La Russie et le Canada en rêvent

Pour le moment il faut utiliser, une bonne partie de l'année, des brise-glaces pour créer des passages dans l'océan Arctique.(Photo : AFP)
Pour le moment il faut utiliser, une bonne partie de l'année, des brise-glaces pour créer des passages dans l'océan Arctique.
(Photo : AFP)
Une nouvelle étude britannique montre que le réchauffement de la planète n’a jamais été aussi fort et aussi durable. Les chercheurs ont réussi à remonter 1 200 ans en arrière. Leurs conclusions vont relancer le débat sur la responsabilité de l’homme dans ces changements climatiques. Pourtant, ils n’ont pas que des mauvais côtés notamment pour une partie de l’hémisphère Nord.

Les deux scientifiques de l’université d’East Anglia, en Grande-Bretagne, ont rassemblé leurs données sur le climat à travers les siècles selon plusieurs méthodes. Ils ont d’abord utilisé la climatologie d’aujourd’hui : elle permet, en effectuant des carottages dans des couches de glace ne dégelant jamais, de donner un âge aux bulles d’air emprisonnées dans cette glace. Leur composition permet également de connaître leur teneur en gaz carbonique. Il est, on le sait, le premier responsable du réchauffement de la planète. Depuis la fin du dix-neuvième siècle, la présence de gaz carbonique a tellement augmenté dans l’atmosphère que le phénomène inquiète les chercheurs. Ils ont d’ailleurs détecté le début des changements climatiques actuels en étudiant la composition de ces bulles d’air emprisonnées dans les glaces polaires.

Les deux britanniques ont également utilisé une méthode avec laquelle on évalue l’âge des arbres. Il faut examiner leurs anneaux de croissance, visibles à l’intérieur du tronc. Si ces anneaux donnent l’âge d’un arbre, l’espace, la distance entre deux anneaux indique également dans quelles conditions un arbre a poussé. Si l’espace entre deux cercles est important, l’année a été chaude. Des températures élevées avaient contribué à le faire pousser plus. Comme certains arbres vivent pendant plusieurs siècles, les climatologues ont des données dans la durée.

Malgré l’alerte donnée par les chercheurs au cours des dernières décennies, le réchauffement de la planète fait débat. Certains scientifiques sont sceptiques. Ils estiment que le réchauffement actuel entre dans les variations habituelles du climat. Des études sur de longues périodes ont montré qu’un cycle chaud peut succéder à un cycle froid, chacun durant plusieurs milliers d’années.

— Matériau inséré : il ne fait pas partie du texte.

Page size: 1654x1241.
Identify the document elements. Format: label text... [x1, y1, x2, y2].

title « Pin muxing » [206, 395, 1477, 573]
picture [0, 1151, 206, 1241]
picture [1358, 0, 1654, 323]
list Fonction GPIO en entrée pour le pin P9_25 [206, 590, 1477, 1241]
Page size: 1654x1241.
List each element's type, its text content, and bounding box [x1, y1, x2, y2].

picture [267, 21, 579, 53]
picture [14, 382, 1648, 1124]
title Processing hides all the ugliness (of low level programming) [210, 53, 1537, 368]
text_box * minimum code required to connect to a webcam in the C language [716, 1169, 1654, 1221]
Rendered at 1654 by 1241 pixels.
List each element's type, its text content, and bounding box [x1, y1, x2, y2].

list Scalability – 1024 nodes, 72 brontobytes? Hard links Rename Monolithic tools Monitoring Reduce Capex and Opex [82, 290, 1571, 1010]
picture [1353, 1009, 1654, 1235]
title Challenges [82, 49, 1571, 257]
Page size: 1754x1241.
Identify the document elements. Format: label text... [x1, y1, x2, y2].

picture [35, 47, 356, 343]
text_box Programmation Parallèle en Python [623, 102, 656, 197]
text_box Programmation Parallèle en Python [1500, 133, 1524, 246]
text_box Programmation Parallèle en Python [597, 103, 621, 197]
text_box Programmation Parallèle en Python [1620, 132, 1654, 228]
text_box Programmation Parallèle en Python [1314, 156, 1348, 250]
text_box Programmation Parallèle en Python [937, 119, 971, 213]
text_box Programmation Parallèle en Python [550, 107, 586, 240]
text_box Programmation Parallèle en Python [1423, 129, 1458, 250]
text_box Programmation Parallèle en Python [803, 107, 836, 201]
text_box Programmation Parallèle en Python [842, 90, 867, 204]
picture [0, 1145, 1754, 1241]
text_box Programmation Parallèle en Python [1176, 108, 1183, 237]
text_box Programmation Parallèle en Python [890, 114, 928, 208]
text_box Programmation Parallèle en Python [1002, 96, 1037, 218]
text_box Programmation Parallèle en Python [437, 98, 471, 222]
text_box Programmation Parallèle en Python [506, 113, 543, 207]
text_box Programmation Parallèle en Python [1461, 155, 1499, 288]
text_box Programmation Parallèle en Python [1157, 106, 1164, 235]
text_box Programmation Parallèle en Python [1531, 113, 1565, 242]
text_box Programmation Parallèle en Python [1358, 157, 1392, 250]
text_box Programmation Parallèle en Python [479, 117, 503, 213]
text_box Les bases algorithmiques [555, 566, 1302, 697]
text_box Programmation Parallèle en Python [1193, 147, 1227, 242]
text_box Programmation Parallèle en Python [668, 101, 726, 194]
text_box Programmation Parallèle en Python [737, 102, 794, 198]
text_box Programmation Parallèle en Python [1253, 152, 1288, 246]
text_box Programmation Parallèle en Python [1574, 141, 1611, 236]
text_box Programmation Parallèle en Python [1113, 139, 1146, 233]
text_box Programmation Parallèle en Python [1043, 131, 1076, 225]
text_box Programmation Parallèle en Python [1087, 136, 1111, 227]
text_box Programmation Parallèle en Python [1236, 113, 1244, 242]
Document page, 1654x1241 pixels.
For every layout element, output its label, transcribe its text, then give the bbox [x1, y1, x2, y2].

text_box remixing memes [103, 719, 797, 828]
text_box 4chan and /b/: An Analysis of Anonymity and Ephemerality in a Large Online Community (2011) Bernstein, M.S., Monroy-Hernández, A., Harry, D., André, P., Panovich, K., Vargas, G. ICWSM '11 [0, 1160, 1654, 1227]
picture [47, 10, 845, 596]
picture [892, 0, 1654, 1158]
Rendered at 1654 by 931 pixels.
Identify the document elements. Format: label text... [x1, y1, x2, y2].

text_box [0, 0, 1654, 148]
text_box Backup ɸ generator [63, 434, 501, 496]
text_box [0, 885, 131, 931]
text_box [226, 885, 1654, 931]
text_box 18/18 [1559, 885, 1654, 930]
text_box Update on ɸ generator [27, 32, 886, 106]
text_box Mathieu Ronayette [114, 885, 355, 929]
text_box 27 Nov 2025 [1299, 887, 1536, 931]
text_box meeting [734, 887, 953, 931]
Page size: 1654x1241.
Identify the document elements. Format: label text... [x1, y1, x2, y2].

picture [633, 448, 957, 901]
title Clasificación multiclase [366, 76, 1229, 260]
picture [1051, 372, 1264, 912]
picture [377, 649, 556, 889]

Des indices scientifiques et des témoignages

Pour contourner cette question de la variation naturelle du climat, les deux climatologues britanniques ont donc comparé la période de réchauffement actuelle à d’autres plus anciennes. Les données de la dernière enquête remontent jusqu’à l’an 800. Les deux spécialistes se sont appuyés sur des témoignages retrouvés dans des journaux écrits par des particuliers, racontant des épisodes climatiques inhabituels comme le gel d’un canal en Belgique et aux Pays-Bas. Avec ces indices, une période de réchauffement a donc été confirmée au Moyen-âge, dans l’hémisphère nord, entre 890 et 1170. Pour cette période, d’autres scientifiques ont déjà parlé « d’un optimum climatique médiéval », qui a duré jusqu’au début du XIVe siècle. Les chercheurs britanniques, avec leur méthode de travail, viennent également de confirmer une longue période de refroidissement entre 1580 et 1850, période que d’autres scientifiques ont baptisé « la petite ère glaciaire ».

Toutes ces informations, trouvées avec des moyens de recherche différents, ont été comparées aux températures systématiquement relevées depuis 1856. Les chercheurs en concluent que la période de réchauffement actuelle est la plus forte depuis le IXe siècle, et la plus longue également.

Un bon côté du réchauffement

Les scientifiques présentent toujours les changements climatiques comme un phénomène dangereux. Il est vrai que la saison 2005 des cyclones a été particulièrement marquée et dévastatrice. Et en Europe, les hivers et les étés semblent désormais plus contrastés. L’homme va chercher à se protéger de ces modifications climatiques. Cependant le réchauffement, au niveau des pôles, pourrait avoir des effets positifs.

Depuis une dizaine d’années, les glaces de l’océan Arctique reculent, aussi bien à l’extrémité nord du Canada, constituée d’îles, qu’en Sibérie, partie nord de la Russie. En ce qui concerne les territoires canadiens les plus près du pôle Nord, les scientifiques estiment que la banquise permanente qui les entoure va disparaître d’ici une vingtaine d’années. Les climatologues pensent même que si le réchauffement se poursuit au rythme actuel, en 2050, l’océan Arctique pourrait être, en été, libre de glace.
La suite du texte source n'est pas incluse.